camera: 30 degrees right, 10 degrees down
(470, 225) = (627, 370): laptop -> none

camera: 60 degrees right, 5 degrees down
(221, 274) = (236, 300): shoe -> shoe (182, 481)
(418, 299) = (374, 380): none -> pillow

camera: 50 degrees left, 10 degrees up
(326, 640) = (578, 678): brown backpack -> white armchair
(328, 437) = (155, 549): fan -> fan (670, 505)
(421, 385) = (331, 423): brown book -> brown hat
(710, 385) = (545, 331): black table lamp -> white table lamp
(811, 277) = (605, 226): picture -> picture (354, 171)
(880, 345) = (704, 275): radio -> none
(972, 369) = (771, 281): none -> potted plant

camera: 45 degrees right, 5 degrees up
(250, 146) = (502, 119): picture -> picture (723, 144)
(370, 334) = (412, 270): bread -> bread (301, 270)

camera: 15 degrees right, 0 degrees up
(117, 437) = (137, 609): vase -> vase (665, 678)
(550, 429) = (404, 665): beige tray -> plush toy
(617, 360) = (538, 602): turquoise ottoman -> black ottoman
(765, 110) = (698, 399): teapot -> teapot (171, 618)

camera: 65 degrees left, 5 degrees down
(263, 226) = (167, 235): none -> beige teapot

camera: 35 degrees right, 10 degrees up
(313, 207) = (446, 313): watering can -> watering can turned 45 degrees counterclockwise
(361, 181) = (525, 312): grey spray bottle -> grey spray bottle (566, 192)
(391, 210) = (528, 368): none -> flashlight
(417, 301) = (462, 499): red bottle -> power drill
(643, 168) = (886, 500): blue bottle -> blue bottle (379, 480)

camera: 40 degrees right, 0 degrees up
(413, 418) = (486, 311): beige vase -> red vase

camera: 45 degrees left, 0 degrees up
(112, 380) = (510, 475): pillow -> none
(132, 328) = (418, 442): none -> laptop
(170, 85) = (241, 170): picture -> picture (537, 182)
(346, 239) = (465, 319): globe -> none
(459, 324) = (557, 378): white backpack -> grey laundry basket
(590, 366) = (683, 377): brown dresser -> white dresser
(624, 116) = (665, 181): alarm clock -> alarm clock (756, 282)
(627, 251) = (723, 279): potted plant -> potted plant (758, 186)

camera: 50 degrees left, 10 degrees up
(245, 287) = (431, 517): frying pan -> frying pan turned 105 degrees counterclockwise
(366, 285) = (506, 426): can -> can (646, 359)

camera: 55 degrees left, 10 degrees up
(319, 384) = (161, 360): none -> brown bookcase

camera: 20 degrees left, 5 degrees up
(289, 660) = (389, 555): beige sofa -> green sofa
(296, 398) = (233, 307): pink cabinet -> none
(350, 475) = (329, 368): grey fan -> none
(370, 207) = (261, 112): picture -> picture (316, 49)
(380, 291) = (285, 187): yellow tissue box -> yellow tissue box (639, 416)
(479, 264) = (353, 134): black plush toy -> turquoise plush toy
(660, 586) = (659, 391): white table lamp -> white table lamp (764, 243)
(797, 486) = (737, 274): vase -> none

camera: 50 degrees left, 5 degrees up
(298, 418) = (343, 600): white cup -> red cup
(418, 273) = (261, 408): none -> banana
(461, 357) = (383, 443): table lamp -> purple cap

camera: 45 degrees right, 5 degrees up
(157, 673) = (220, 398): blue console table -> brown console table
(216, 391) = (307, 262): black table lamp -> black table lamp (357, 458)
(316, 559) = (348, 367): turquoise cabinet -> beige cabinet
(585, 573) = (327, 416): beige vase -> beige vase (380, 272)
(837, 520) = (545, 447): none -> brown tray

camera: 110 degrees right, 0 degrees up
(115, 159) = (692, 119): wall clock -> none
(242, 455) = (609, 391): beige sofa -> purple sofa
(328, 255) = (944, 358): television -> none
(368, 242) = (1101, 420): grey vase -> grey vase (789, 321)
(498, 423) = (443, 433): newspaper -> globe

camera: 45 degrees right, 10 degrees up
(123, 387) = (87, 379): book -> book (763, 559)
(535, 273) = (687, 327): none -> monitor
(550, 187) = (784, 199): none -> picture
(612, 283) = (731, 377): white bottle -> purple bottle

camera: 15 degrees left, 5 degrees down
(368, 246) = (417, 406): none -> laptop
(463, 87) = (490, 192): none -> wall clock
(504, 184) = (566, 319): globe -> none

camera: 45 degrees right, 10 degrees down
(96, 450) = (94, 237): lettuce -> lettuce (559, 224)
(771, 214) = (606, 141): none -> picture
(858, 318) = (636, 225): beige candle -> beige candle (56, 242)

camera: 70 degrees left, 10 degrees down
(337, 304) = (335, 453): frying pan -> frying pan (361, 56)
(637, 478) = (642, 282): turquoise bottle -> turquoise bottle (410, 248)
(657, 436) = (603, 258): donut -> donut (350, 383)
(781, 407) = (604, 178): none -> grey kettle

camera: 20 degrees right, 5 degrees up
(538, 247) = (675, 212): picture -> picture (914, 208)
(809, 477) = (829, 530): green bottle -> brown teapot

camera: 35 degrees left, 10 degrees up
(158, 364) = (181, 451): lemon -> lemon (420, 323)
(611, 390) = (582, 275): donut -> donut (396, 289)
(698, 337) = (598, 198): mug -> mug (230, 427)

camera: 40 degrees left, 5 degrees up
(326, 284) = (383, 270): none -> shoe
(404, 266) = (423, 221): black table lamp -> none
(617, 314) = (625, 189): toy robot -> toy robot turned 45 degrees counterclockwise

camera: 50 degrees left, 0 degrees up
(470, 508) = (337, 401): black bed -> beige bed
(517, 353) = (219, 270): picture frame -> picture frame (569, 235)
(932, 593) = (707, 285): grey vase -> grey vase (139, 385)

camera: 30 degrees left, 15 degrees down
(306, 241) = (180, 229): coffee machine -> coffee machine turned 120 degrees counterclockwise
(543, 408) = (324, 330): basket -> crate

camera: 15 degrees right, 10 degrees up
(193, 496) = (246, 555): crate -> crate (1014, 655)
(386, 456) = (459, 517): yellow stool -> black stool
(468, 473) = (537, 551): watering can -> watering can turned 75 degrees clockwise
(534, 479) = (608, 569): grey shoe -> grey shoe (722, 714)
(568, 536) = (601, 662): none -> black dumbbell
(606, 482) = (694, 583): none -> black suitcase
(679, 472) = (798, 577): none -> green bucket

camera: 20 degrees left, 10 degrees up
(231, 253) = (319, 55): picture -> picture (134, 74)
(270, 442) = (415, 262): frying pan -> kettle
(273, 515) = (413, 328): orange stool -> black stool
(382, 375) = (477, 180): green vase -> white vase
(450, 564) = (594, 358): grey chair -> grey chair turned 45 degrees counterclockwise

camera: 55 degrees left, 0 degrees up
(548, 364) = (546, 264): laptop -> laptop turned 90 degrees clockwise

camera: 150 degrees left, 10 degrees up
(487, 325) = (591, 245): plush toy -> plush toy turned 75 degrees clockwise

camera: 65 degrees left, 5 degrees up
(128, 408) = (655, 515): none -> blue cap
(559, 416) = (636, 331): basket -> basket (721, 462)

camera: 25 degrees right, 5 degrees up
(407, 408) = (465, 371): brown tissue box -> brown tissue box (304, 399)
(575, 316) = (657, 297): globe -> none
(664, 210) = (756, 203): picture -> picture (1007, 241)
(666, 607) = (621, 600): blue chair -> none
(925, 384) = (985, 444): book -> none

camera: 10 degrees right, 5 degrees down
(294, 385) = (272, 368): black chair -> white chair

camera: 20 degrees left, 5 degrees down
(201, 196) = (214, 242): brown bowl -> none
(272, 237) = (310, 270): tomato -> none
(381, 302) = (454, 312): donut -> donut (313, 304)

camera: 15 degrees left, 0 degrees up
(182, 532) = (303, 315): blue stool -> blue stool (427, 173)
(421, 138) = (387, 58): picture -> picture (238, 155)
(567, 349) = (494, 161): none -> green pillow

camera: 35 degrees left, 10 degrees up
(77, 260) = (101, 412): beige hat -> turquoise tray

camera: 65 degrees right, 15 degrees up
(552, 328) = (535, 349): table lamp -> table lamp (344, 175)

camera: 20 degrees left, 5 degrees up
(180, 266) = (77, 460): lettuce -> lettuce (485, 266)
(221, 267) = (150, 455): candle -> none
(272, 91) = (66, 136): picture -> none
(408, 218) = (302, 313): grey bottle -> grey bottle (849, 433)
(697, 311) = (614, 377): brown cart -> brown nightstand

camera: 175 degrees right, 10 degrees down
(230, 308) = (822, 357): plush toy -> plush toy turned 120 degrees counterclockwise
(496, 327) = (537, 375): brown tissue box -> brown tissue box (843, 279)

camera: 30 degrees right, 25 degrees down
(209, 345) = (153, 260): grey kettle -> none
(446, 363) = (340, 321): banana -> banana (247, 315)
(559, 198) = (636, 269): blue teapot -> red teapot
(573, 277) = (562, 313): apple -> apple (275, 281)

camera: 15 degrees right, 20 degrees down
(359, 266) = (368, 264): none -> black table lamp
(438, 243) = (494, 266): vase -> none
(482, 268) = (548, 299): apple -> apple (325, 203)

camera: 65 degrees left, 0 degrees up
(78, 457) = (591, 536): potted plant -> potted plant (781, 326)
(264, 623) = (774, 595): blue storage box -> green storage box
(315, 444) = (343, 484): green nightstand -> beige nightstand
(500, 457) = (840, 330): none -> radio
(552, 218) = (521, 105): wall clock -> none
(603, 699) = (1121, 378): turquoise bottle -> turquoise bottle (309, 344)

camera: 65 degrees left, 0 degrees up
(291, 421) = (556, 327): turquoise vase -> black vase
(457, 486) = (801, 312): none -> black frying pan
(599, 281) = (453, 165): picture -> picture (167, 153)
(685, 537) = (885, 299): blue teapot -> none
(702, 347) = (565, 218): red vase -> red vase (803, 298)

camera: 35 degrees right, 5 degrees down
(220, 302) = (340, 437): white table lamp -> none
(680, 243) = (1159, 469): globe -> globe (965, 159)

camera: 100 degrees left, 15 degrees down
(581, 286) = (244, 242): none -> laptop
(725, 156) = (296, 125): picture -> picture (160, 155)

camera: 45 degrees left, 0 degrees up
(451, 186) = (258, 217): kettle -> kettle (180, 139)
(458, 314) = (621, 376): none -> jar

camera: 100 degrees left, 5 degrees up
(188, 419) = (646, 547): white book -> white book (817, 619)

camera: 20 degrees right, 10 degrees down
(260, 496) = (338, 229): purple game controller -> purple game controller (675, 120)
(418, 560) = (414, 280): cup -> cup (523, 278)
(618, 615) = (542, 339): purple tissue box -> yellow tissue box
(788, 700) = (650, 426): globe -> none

### [Exercise]
Looking back over the data above, restate word for word the lines that begin at the line with "camera: 40 degrees left, 5 degrees up" and end at the line with "(306, 241) = (180, 229): coffee", inclusive.

### [Solution below]
camera: 40 degrees left, 5 degrees up
(326, 284) = (383, 270): none -> shoe
(404, 266) = (423, 221): black table lamp -> none
(617, 314) = (625, 189): toy robot -> toy robot turned 45 degrees counterclockwise

camera: 50 degrees left, 0 degrees up
(470, 508) = (337, 401): black bed -> beige bed
(517, 353) = (219, 270): picture frame -> picture frame (569, 235)
(932, 593) = (707, 285): grey vase -> grey vase (139, 385)

camera: 30 degrees left, 15 degrees down
(306, 241) = (180, 229): coffee machine -> coffee machine turned 120 degrees counterclockwise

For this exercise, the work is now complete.